[Chart comprehension tasks]
>>>
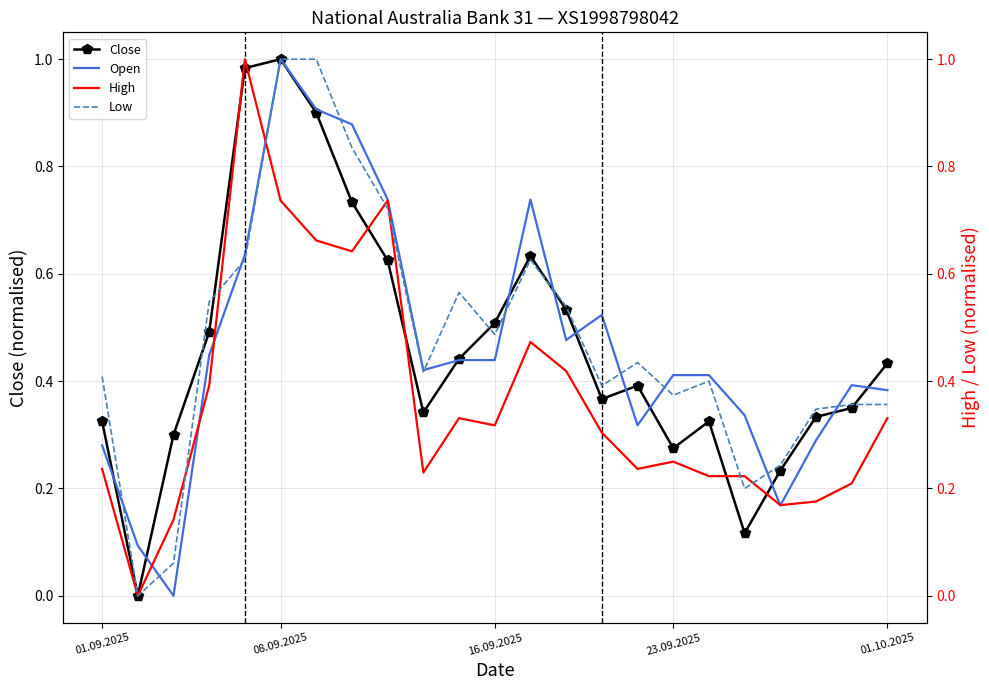

At which category does Open reach its first local peak?

08.09.2025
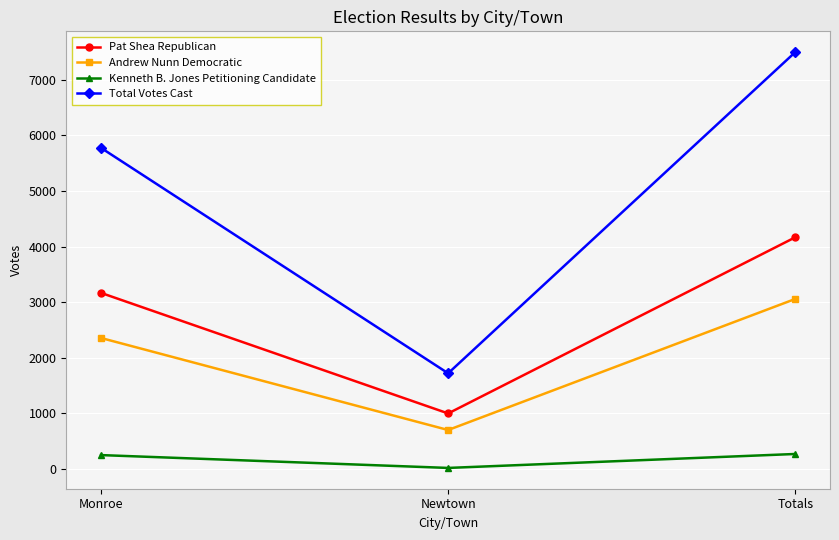

Where is Total Votes Cast nearest to the value 4610?

Monroe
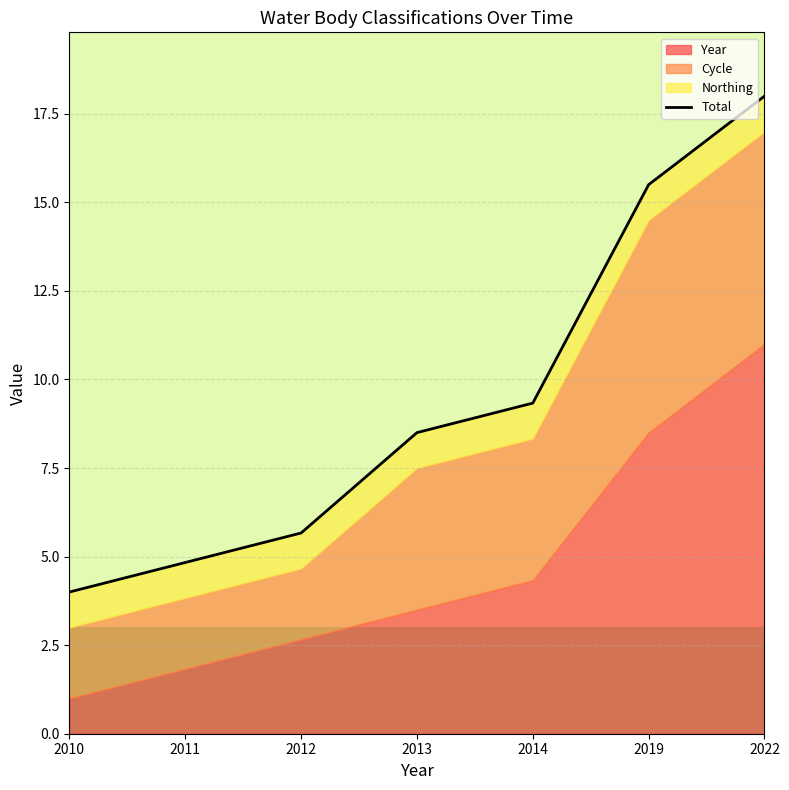

What is the average value?

9.4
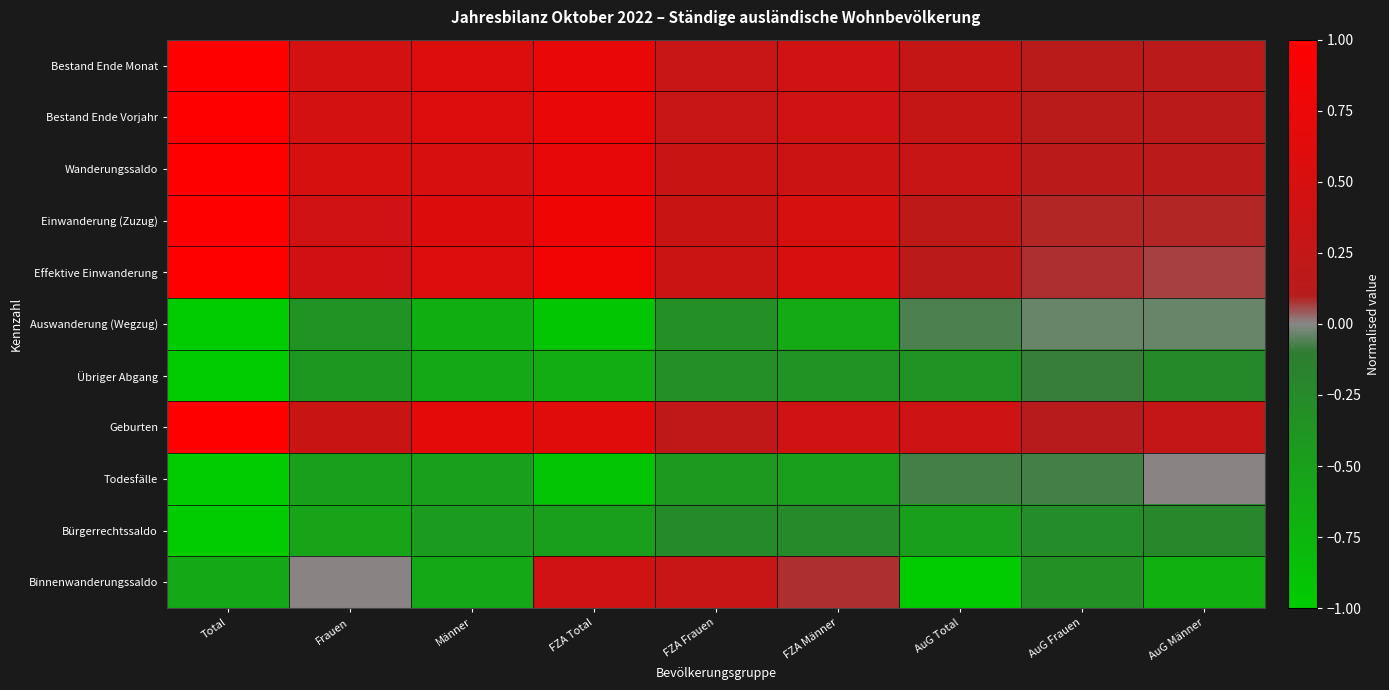

What is the greatest value displayed?

1.0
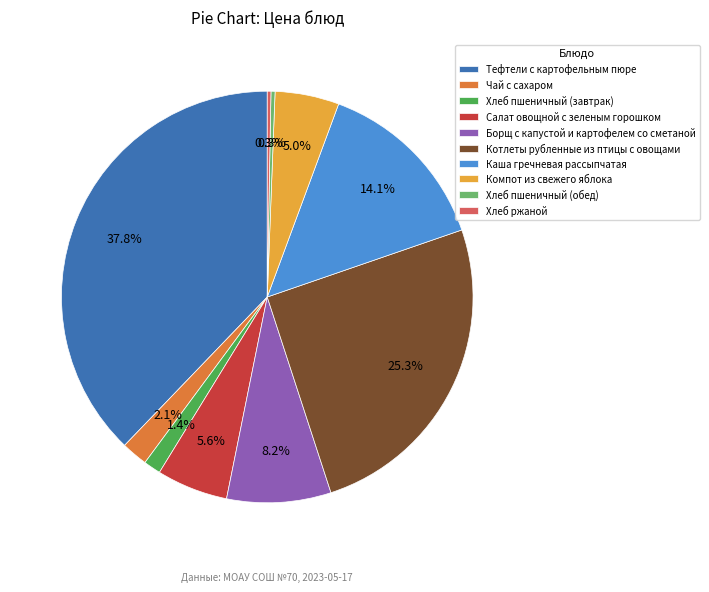

Which has a higher value, Хлеб ржаной or Каша гречневая рассыпчатая?

Каша гречневая рассыпчатая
<<<
# Task brief
Rewrite all of the material above, switching each "value" to "number" and keeping everything else the same. Leave the pictures out.

# Output for this exercise
At which category does Open reach its first local peak?

08.09.2025

Where is Total Votes Cast nearest to the number 4610?

Monroe

What is the average number?

9.4

What is the greatest number displayed?

1.0

Which has a higher number, Хлеб ржаной or Каша гречневая рассыпчатая?

Каша гречневая рассыпчатая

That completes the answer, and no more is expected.